━━━━━ Entries

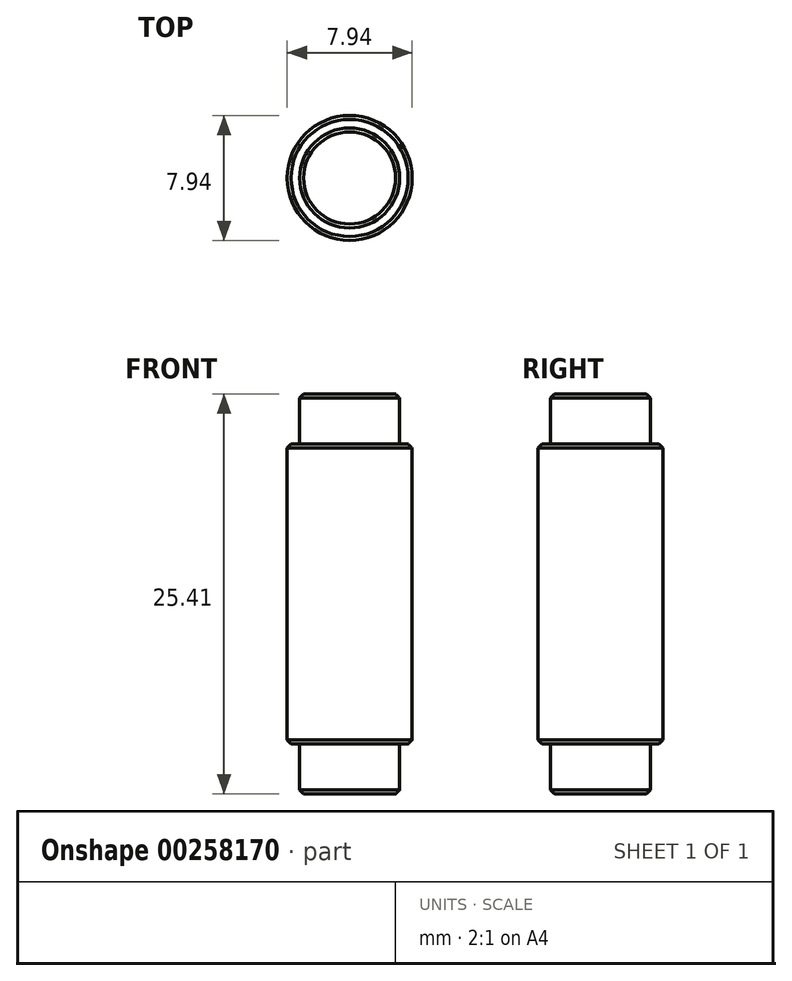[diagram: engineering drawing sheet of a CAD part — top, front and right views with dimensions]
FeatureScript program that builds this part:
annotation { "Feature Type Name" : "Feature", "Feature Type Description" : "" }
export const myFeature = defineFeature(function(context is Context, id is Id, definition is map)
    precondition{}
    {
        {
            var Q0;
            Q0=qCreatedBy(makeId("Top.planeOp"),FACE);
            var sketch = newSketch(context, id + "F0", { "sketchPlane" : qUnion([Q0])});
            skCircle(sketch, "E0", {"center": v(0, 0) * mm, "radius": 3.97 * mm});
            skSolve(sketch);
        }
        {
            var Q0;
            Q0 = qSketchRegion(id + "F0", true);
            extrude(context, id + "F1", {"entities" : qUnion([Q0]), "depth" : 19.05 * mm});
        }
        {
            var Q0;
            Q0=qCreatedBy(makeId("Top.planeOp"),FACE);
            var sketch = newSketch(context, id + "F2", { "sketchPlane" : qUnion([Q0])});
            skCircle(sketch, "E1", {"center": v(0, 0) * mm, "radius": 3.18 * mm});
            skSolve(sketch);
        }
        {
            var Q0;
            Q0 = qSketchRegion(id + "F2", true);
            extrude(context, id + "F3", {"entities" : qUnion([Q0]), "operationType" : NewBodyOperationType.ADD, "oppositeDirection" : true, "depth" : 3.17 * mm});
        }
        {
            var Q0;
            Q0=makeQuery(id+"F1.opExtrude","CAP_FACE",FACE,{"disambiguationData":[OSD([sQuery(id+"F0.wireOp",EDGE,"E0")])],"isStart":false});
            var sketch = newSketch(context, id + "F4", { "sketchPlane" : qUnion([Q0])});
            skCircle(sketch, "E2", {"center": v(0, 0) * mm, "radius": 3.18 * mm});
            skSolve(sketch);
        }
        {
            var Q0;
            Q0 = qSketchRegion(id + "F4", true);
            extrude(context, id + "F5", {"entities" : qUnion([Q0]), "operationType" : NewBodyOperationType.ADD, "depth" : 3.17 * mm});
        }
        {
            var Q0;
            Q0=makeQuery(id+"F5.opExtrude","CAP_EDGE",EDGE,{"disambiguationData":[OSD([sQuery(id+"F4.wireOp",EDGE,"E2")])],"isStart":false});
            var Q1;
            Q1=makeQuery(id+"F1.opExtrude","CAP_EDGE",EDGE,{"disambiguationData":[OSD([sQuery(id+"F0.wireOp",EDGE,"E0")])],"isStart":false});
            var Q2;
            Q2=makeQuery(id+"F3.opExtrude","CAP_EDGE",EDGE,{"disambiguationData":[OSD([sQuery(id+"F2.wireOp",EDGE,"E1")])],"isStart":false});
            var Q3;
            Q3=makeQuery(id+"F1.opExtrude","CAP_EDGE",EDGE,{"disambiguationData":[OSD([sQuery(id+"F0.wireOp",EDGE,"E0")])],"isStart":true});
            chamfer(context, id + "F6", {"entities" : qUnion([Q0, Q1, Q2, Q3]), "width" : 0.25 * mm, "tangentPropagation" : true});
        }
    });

━━━━━━━━━━

* _Task to carry out_:
Show each line of the material above that contains the string "true". Count only matches with the same uppercase and lowercase letters.

* _Problem solution_:
            Q0 = qSketchRegion(id + "F0", true);
            Q0 = qSketchRegion(id + "F2", true);
            extrude(context, id + "F3", {"entities" : qUnion([Q0]), "operationType" : NewBodyOperationType.ADD, "oppositeDirection" : true, "depth" : 3.17 * mm});
            Q0 = qSketchRegion(id + "F4", true);
            Q3=makeQuery(id+"F1.opExtrude","CAP_EDGE",EDGE,{"disambiguationData":[OSD([sQuery(id+"F0.wireOp",EDGE,"E0")])],"isStart":true});
            chamfer(context, id + "F6", {"entities" : qUnion([Q0, Q1, Q2, Q3]), "width" : 0.25 * mm, "tangentPropagation" : true});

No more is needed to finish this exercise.